Enemy No. 2 lurks in the United States. She is Elizabeth Arden, whom Rubinstein calls ‘the Other One’. Rubinstein fights this battle until the end of her life: not only with creams and powders. When Arden hires away one of Rubinstein’s managers, Rubinstein retaliates, hiring her ex-husband.
As the Great War rages, Madame opens salons in New York, Philadelphia, Washington, Chicago and San Francisco. Since only suffragettes use lipstick, red lipstick is viewed as immoral. Rubinstein has no problem with that. She trains make-up instructors, who pass on their knowledge to clients. She promotes gymnastics.
During World War II, Rubinstein sends American troops burn salves and camouflage-coloured creams. She supports the Polish Red Cross. During this time she creates a waterproof mascara, a skin-firming cream and one containing vitamins.
Beauty has two initials
Rubinstein is good with numbers from childhood. First she maintains her father’s accounts when he trades in petroleum and eggs. When she comes to run her own firm, she passionately tracks the company’s stocks on the stock exchange. She comes out of the great financial crisis richer by nearly $6 million. In her official documents, Rubinstein subtracts several years from her age and adds her high heels to her height (147 cm). Her one problem is calculating calories: with age, her figure becomes rounder. This can hardly be seen in photographs of her: she orders that they be airbrushed.
For a millionaire, Rubinstein is thrifty. In her tax returns, she claims her high-fashion dresses as working clothes and she gets tax refunds both in New York and Paris. She sends her secretary to buy her discounted stockings. She organises energy-saving courses for her employees. For lunch, she buys take-away fried chicken and eats it at work, so as to save time.
She always says that there are no ugly women, only lazy ones. She is happiest when working and is amazed that there might be something more important.

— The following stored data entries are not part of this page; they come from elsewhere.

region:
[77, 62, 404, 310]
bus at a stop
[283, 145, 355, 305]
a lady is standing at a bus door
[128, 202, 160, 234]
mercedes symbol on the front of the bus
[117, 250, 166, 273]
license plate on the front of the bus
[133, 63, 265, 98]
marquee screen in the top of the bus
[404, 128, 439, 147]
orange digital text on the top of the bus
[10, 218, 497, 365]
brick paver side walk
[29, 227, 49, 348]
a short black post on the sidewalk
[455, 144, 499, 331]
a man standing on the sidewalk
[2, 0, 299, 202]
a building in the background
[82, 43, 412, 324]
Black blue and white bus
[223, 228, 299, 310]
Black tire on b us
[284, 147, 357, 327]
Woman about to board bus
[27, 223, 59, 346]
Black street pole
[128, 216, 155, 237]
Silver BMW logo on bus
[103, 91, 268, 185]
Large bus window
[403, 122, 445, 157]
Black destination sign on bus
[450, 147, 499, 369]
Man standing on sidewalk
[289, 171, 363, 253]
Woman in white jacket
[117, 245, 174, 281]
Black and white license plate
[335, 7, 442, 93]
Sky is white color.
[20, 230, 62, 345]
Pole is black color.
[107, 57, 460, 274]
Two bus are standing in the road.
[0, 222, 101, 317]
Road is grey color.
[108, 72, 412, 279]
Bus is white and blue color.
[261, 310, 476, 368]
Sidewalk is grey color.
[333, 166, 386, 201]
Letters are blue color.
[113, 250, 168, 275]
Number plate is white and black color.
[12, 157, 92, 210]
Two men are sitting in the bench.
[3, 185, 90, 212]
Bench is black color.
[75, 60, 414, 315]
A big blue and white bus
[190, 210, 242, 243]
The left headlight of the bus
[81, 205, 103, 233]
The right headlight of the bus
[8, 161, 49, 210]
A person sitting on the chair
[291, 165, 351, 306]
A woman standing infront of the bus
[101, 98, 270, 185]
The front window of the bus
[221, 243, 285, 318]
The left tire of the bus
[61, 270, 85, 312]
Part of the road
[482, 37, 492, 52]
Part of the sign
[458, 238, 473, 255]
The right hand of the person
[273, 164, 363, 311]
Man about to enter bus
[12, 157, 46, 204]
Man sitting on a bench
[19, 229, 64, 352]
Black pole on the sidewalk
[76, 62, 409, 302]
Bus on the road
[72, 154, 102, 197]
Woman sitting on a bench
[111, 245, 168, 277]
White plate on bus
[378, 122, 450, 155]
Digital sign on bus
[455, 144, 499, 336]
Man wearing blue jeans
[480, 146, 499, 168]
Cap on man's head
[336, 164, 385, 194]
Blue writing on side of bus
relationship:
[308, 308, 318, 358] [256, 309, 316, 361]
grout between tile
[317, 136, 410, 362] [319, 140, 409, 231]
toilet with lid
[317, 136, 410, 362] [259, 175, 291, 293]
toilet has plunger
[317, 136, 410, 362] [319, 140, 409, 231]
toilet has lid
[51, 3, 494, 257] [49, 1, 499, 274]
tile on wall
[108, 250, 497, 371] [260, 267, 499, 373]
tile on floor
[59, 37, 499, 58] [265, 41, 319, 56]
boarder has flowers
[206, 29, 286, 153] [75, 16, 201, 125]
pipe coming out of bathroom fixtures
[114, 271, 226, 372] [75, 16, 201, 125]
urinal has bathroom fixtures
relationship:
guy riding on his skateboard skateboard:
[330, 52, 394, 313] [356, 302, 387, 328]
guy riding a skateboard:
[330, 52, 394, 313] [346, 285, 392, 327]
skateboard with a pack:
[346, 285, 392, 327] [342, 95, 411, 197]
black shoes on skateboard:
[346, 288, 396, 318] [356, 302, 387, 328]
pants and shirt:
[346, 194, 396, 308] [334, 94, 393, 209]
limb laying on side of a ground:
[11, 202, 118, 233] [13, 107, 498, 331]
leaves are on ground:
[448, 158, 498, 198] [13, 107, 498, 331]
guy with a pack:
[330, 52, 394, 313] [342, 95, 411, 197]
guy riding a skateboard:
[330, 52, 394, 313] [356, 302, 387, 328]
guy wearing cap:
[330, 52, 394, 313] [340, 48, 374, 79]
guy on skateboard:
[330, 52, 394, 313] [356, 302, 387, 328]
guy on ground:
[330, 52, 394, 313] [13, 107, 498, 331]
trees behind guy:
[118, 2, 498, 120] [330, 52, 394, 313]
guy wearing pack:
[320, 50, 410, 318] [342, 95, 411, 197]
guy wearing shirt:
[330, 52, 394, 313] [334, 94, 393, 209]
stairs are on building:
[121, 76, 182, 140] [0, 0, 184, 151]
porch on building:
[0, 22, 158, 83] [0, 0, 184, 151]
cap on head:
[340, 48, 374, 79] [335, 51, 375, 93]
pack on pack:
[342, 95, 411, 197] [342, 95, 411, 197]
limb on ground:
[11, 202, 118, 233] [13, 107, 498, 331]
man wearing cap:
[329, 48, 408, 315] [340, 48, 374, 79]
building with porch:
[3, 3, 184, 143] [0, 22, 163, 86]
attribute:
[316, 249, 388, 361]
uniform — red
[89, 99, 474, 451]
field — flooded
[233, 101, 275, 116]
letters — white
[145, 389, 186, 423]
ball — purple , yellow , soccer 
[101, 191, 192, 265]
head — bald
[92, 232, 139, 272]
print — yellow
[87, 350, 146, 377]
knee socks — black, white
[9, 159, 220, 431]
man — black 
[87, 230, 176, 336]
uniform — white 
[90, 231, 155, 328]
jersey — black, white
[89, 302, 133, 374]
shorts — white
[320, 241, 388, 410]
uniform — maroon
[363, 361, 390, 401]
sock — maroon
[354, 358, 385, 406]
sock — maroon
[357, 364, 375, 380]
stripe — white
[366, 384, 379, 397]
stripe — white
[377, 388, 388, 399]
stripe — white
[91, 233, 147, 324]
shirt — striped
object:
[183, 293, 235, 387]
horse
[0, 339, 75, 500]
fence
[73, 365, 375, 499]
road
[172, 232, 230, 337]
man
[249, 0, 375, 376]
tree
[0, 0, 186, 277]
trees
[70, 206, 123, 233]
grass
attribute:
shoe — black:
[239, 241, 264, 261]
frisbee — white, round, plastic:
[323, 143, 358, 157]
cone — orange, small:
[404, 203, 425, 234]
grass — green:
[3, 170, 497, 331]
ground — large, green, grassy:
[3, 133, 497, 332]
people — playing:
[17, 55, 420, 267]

She hires from within her own family: Arden calls this the ‘Polish mafia’.
She surrounds herself with luxury. Fights with her husband regularly end in gifts of pearls, but ultimately they end in divorce. In her 26-room flat, she collects African sculpture, Victorian chairs, Chinese tables and Turkish lamps. On her walls hang works by Renoir, Picasso, Chagall and Matisse.
She has 27 portraits of herself. The one in which she is bound to a rock by a rope of emeralds is painted by Salvador Dali. He also designs her corporate logo – HR – and a cosmetics compact. He also refurbishes her dining room.
The 66-year-old queen of beauty marries a prince of Georgia, a man some 23 years her junior. After his death, she throws herself back into work. At 95 years of age, she suffers a stroke in her office. She dies a day later the world’s wealthiest woman: Her empire is worth $100 million. Today, the firm belongs to the cosmetics company L’Oréal.